▽
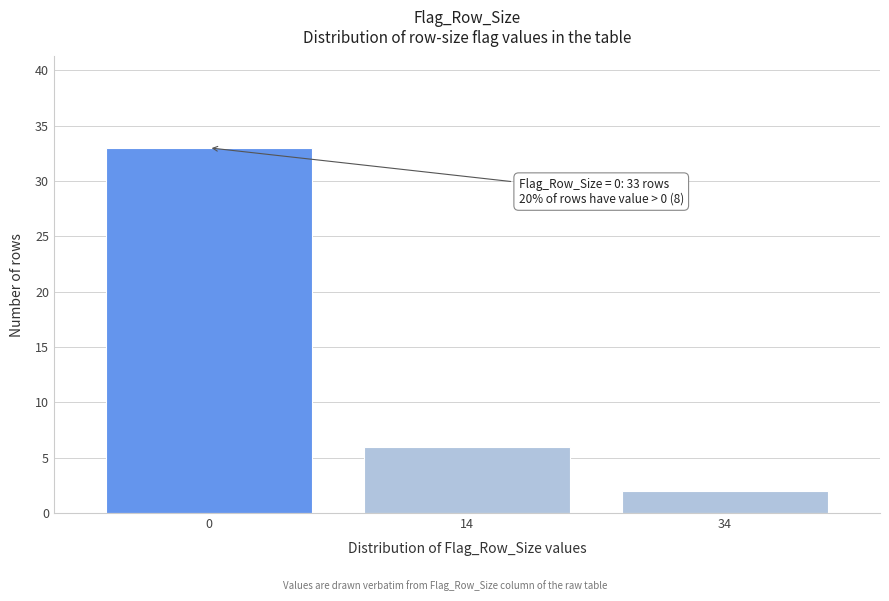

Reading right to left, what are all the values shown in this chart?

34=2	14=6	0=33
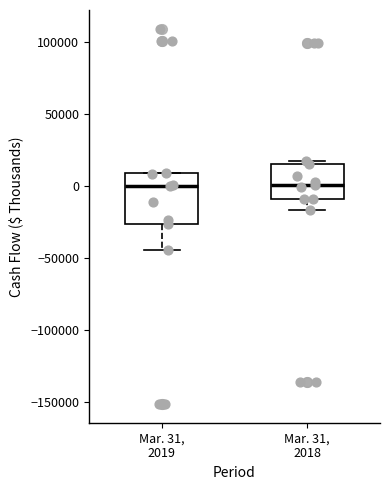

Comparing the boxes themselves (not the whiskers), which one is the tallest?

Mar. 31, 2019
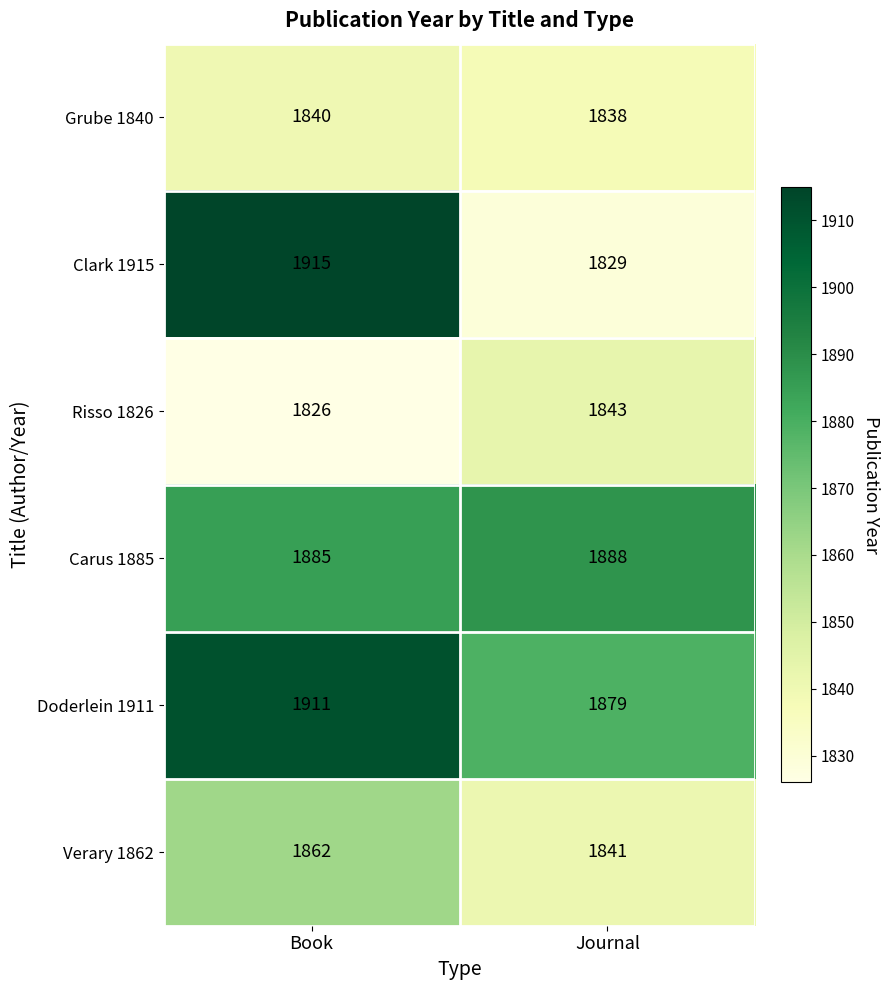

List the series in order of their peak value, highest first.

Clark 1915, Doderlein 1911, Carus 1885, Verary 1862, Risso 1826, Grube 1840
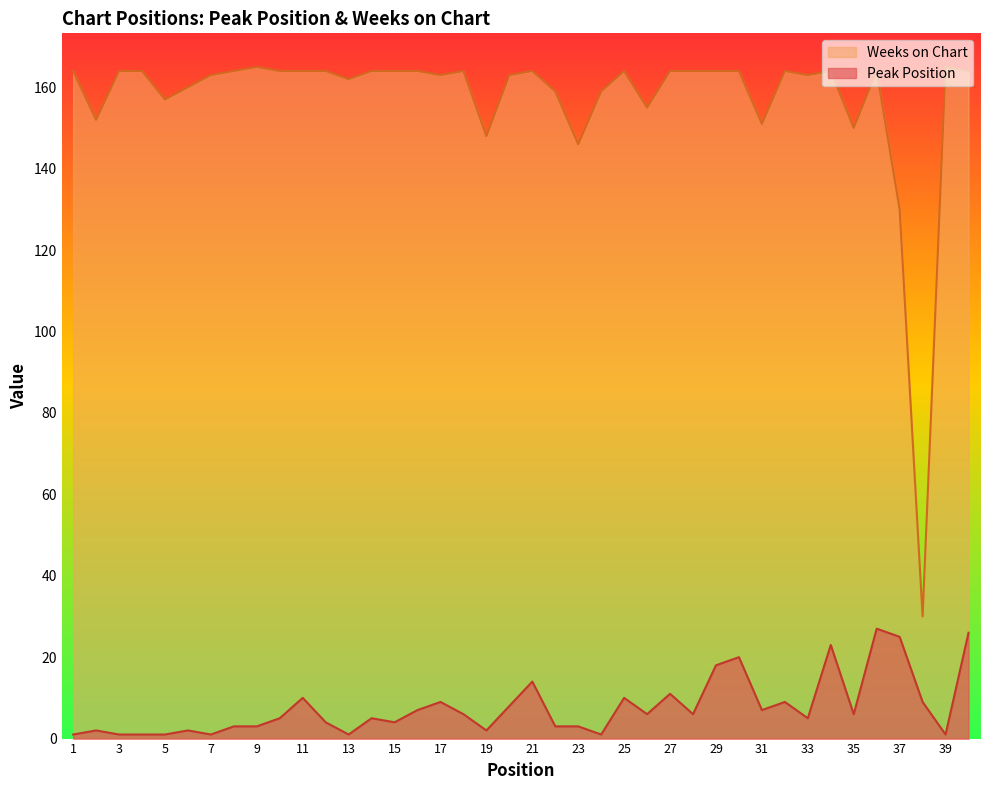

How many data points does each series have?

40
△
◆ **Exercise**: Lay out the entries above as a two-column Markdown table headed Row and Text, with one numbered row per line. Skip blank lines and leave the pictures out.

◆ **Response for this exercise**:
| Row | Text |
|---|---|
| 1 | Reading right to left, what are all the values shown in this chart? |
| 2 | 34=2	14=6	0=33 |
| 3 | Comparing the boxes themselves (not the whiskers), which one is the tallest? |
| 4 | Mar. 31, 2019 |
| 5 | List the series in order of their peak value, highest first. |
| 6 | Clark 1915, Doderlein 1911, Carus 1885, Verary 1862, Risso 1826, Grube 1840 |
| 7 | How many data points does each series have? |
| 8 | 40 |